Старик кашлянул. Шуршание оборвалось — на столешницу легла ладонь, вполне человеческая, затем раздался негромкий стук, сразу за ним приглушенные ругательства. Наконец появилась голова — округлая, покрытая на макушке жесткой, мышастого цвета щетиной. Ладонь потерла эту щетину, другая — с клацаньем поставила на стол треснувшую пепельницу.
Голова повернулась к старику и велела:
— Подайте-ка веник — там, в углу, за кулером.
Старик подал.
— И совок, пожалуйста.
Старик поискал и признался:
— Совка нет.
— Тогда… ладно. — Хозяин стянул со столешницы лист бумаги, зашелестел, зашуршал им по линолеуму. Наконец выбрался из-под стола и — одна нога в мохнатом тапке, вторая босая — прошлепал к мусорному ведру. Ссыпал пепел и окурки, смял и бросил туда же листок. — Документы все есть? — спросил, не глядя.
— Я как раз… — сказал старик. Заозирался в поисках свободного стула.
Хозяин вернулся к себе, заглянул под стол, проворчал: «Ах ты!.. и смердит же, ах, глупо как!..» — выпрямился и со вздохом упал в кресло.
— Документы, — повторил. — Список на дверях.

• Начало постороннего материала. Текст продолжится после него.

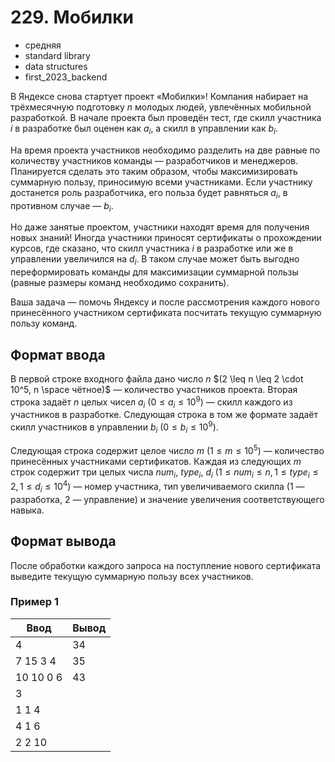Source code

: # 229. Мобилки

- средняя
- standard library
- data structures
- first\_2023\_backend

В Яндексе снова стартует проект «Мобилки»! Компания набирает на трёхмесячную подготовку $n$ молодых людей, увлечённых мобильной разработкой. В начале проекта был проведён тест, где скилл участника $i$ в разработке был оценен как $a_i$, а скилл в управлении как $b_i$.

На время проекта участников необходимо разделить на две равные по количеству участников команды — разработчиков и менеджеров. Планируется сделать это таким образом, чтобы максимизировать суммарную пользу, приносимую всеми участниками. Если участнику достанется роль разработчика, его польза будет равняться $a_i$, в противном случае — $b_i$.

Но даже занятые проектом, участники находят время для получения новых знаний! Иногда участники приносят сертификаты о прохождении курсов, где сказано, что скилл участника $i$ в разработке или же в управлении увеличился на $d_i$. В таком случае может быть выгодно переформировать команды для максимизации суммарной пользы (равные размеры команд необходимо сохранить).

Ваша задача — помочь Яндексу и после рассмотрения каждого нового принесённого участником сертификата посчитать текущую суммарную пользу команд.

## Формат ввода

В первой строке входного файла дано число $n$ $(2 \leq n \leq 2 \cdot 10^5, n \space чётное)$ — количество участников проекта. Вторая строка задаёт $n$ целых чисел $a_i$ $(0 \leq a_i \leq 10^9)$ — скилл каждого из участников в разработке. Следующая строка в том же формате задаёт скилл участников в управлении $b_i$ $(0 \leq b_i \leq 10^9)$.

Следующая строка содержит целое число $m$ $(1 \leq m \leq 10^5)$ — количество принесённых участниками сертификатов. Каждая из следующих $m$ строк содержит три целых числа $num_i$, $type_i$, $d_i$ $(1 \leq num_i \leq n, 1 \leq type_i \leq 2, 1 \leq d_i \leq 10^4)$ — номер участника, тип увеличиваемого скилла ($1$ — разработка, $2$ — управление) и значение увеличения соответствующего навыка.

## Формат вывода

После обработки каждого запроса на поступление нового сертификата выведите текущую суммарную пользу всех участников.

### Пример 1

Ввод      | Вывод
----------|------
4         | 34
7 15 3 4  | 35
10 10 0 6 | 43
3         |
1 1 4     |
4 1 6     |
2 2 10    |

Старик помолчал, как будто что-то для себя решая.
— Если нет — тогда не приму, — добродушно сообщил хозяин кабинета. Он сунул в угол рта сигарету, пошарил рукой в поисках зажигалки, чертыхнулся и в третий раз полез под стол. Сел, щелкнул, затянулся.
Старик наконец шагнул к столу и спросил, совершенно другим тоном:
— Не узнаёте?
— А должен? — все так же радушно осведомился его собеседник.
— Я — Иван Васильчиков.
— Поздравляю, это удачно, н-да, повезло вам. А я — Альберт Гусарькин. Держите вот, — он протянул чистый лист и кивнул на стаканчик с ручками. — Садитесь, пишите. А, ч-черт, давайте его сюда, — забрал стоявший на табурете телефон, взгромоздил перед собой.

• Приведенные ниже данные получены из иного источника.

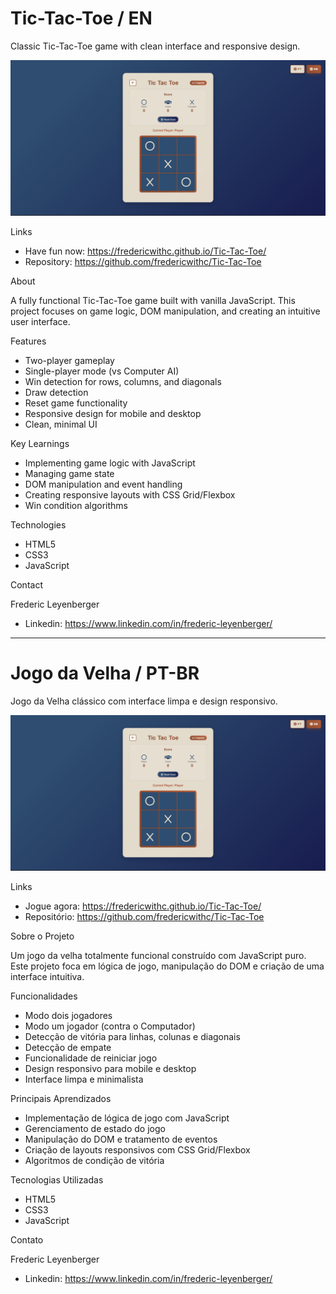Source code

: # Tic-Tac-Toe / EN

Classic Tic-Tac-Toe game with clean interface and responsive design.

![Tic-Tac-Toe Screenshot](./Screenshot.png)

Links

- Have fun now: https://fredericwithc.github.io/Tic-Tac-Toe/
- Repository: https://github.com/fredericwithc/Tic-Tac-Toe

About

A fully functional Tic-Tac-Toe game built with vanilla JavaScript. This project focuses on game logic, DOM manipulation, and creating an intuitive user interface.

Features

-  Two-player gameplay
-  Single-player mode (vs Computer AI)
-  Win detection for rows, columns, and diagonals
-  Draw detection
-  Reset game functionality
-  Responsive design for mobile and desktop
-  Clean, minimal UI

Key Learnings

- Implementing game logic with JavaScript
- Managing game state
- DOM manipulation and event handling
- Creating responsive layouts with CSS Grid/Flexbox
- Win condition algorithms

Technologies

- HTML5
- CSS3
- JavaScript

Contact

Frederic Leyenberger

- Linkedin: https://www.linkedin.com/in/frederic-leyenberger/

------------------------------------------------------------------------------------------

# Jogo da Velha / PT-BR

Jogo da Velha clássico com interface limpa e design responsivo.

![Screenshot do Jogo da Velha](./Screenshot.png)

Links

- Jogue agora: https://fredericwithc.github.io/Tic-Tac-Toe/
- Repositório: https://github.com/fredericwithc/Tic-Tac-Toe

Sobre o Projeto

Um jogo da velha totalmente funcional construído com JavaScript puro. Este projeto foca em lógica de jogo, manipulação do DOM e criação de uma interface intuitiva.

Funcionalidades

- Modo dois jogadores
- Modo um jogador (contra o Computador)
- Detecção de vitória para linhas, colunas e diagonais
- Detecção de empate
- Funcionalidade de reiniciar jogo
- Design responsivo para mobile e desktop
- Interface limpa e minimalista

Principais Aprendizados

- Implementação de lógica de jogo com JavaScript
- Gerenciamento de estado do jogo
- Manipulação do DOM e tratamento de eventos
- Criação de layouts responsivos com CSS Grid/Flexbox
- Algoritmos de condição de vitória

Tecnologias Utilizadas

- HTML5
- CSS3
- JavaScript

Contato

Frederic Leyenberger

- Linkedin: https://www.linkedin.com/in/frederic-leyenberger/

Тот, словно лишь этого и дожидался, задребезжал.
— Пишите, — повторил Гусарькин, — «Я, Иван — отчество — Васильчиков, год рождения, потерял паспорт» — и дальше подробно где, когда. Но учтите — все равно без документов не приму. — Он снял трубку, с досадой поглядел на сигарету и старательно вдавил ее в пепельницу. — Да, — сказал, — слушаю, говорите. Боже, Маруся, ну что ты начинаешь… я тебе тысячу раз… нет… нет… потому что не мог, вот почему, мне тут вон буквально пару минут назад… представь себе, именно он, сам, именно — и с таким… новые, мать их, веяния, ты себе не представляешь, кому мы теперь будем выписывать… я тебе этого не говорил… а вот так, особые бланки, да, и представь, по-латыни тоже… очередной, блин, виток добрососедских… А? Ну да, да. Я же сказал — пусть с заявлением приходит, лучше всего сегодня бы, но, — он поглядел на часы, — сегодня явно не успеет, поэтому пусть послезавтра, с девяти до трех, ну конечно без очереди, что ты городишь-то, Господь-Медведь! — да, да, не надо, так разберемся, да, пятьсот, я же… нельзя, это, в конце концов, не я ведь… ну а если понимаешь — к чему тогда эти… ага, именно. Всё, всё, давай, у меня тут… — он поглядел на старика, который сидел и даже не думал писать, — …люди тут у меня, все, давай. — Он положил трубку и потянулся за сигаретой. — Дедушка, вы чего ждете?